© JUNGE FREIHEIT Verlag GmbH & Co.  www.jungefreiheit.de    07/01 09. Februar 2001

 
Kai Diekmann
Schlecht im Bild
von Christian Vollradt

Vordergründig sieht es so aus wie früher: Die 68er kämpfen gegen das mächtigste Medium der Republik; hie Fortschritt – hie Reaktion. Doch statt mit Sitzblockaden und Brandsätzen wird ein neues "Springerpresse halt die Fresse!" nun regierungsamtlich betrieben, denn die Machtverhältnisse haben sich in den letzten dreißig Jahren eben grundlegend geändert. Der traurige Zustand hierzulande läßt sich auch daran ablesen, daß der Wechsel an der Spitze der Bild zu Beginn dieses Jahres tatsächlich als konservativer roll-back beargwöhnt wurde, weil Kai Diekmann ein bekennender Kohl-Anhänger ist. So schien dem braven Bürgertum ein Rechtsruck im Hause Springer offensichtlich. Und das, obwohl sein ihn protegierender Intimus, Springer-Vorstand Mathias Döpfner, zuvor als Chefredakteur dieWelt weichspülte.
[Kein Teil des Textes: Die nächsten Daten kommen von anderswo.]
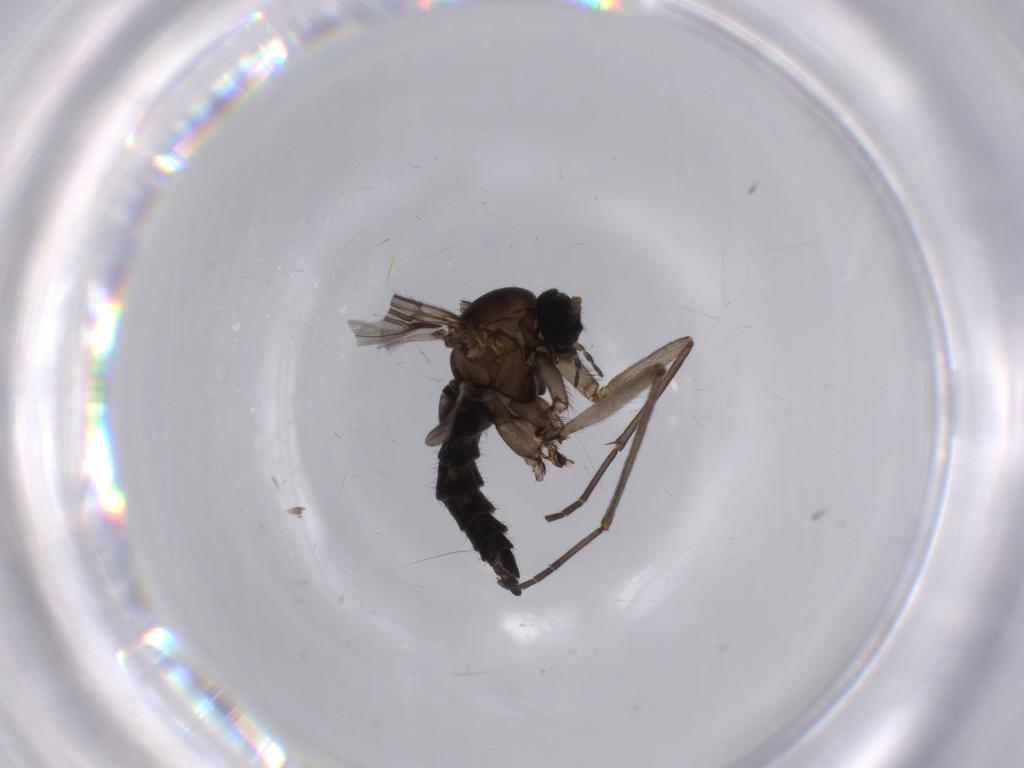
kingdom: Animalia
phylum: Arthropoda
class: Insecta
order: Diptera
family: Sciaridae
Ohne Zweifel hat Diekmann mit seinen zarten 36 Lenzen eine beachtliche Karriere hinter sich. Von der Schülerzeitung ging es nach Abitur und Bundeswehr 1985 direkt ins Volontariat bei Springer. Bei verschiedenen Blättern des Hauses machte er Station, 1991 wurde er stellvertretender Chefredakteur der B.Z., nach Posten bei Bild gelang ihm 1998 der Sprung auf den Chefsessel der Welt am Sonntag. Ausgerechnet jetzt auf dem vorläufigen Höhepunkt seines Schaffens passierte dem jungen Aufsteiger ein peinliches Mißgeschick: Diekmann mußte sich bei Jürgen Trittin wegen eines mit falscher Legende versehenen Fotos entschuldigen; hämisch feixend raschelte der übrige Blätterwald von Alt-Links bis Neu-Mitte, von taz bis FAZ : "Bild lügt!"
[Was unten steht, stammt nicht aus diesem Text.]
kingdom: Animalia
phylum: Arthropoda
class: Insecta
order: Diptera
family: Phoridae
Nach eigenen Aussagen haßt Diekmann schlechte Fotos, die bei ihm cholerische Reaktionen hervorrufen. Ach, hättest du geschwiegen, Kai! Zwei Semester an Göttingens Georgia-Augusta hätten ausgereicht, um in Sachen linker Demo-Kultur zu wissen, daß der "Lauti", also der mit Lautsprechern versehene VW-Bus, von den Demonstranten geschoben wird (wegen der Abgase) und ein Seil die schwache Flanke gegen die "Greif-
trupps der Bullen" schützen soll. Daß Trittin mit Gewalttätern gemeinsam demonstrierte, daß dabei Polizisten verletzt und Scheiben "entglast" wurden, daß Trittin die rechtsstaatliche Verfolgung der Autonomen als "Kriminalisierung" verunglimpfte, gerät durch den Fauxpas der Bild unverdient in den Hintergrund. Viele haben sich schon im Oktober vorigen Jahres beim Eintreffen der Nachricht, der smarte Wahl-Hamburger aus Bielefeld werde den Chefsessel bei Bild und Bild am Sonntag übernehmen, gefragt: Bringt er wirklich die nötige Glaubwürdigkeit mit für das Zentralorgan der Welt zwischen Thermoskanne und Henkelmann? Von Diekmann wird eine Steigerung der in den letzten zwei Jahren um fünf Prozent geschrumpften Auflage von 4,5 Millionen Exemplaren erwartet. Die Erfahrung, daß gefälschte Bildunterschriften Schüsse nach hinten sind, hatte ihm ein anderer, in Tabak machender Hamburger bereits voraus.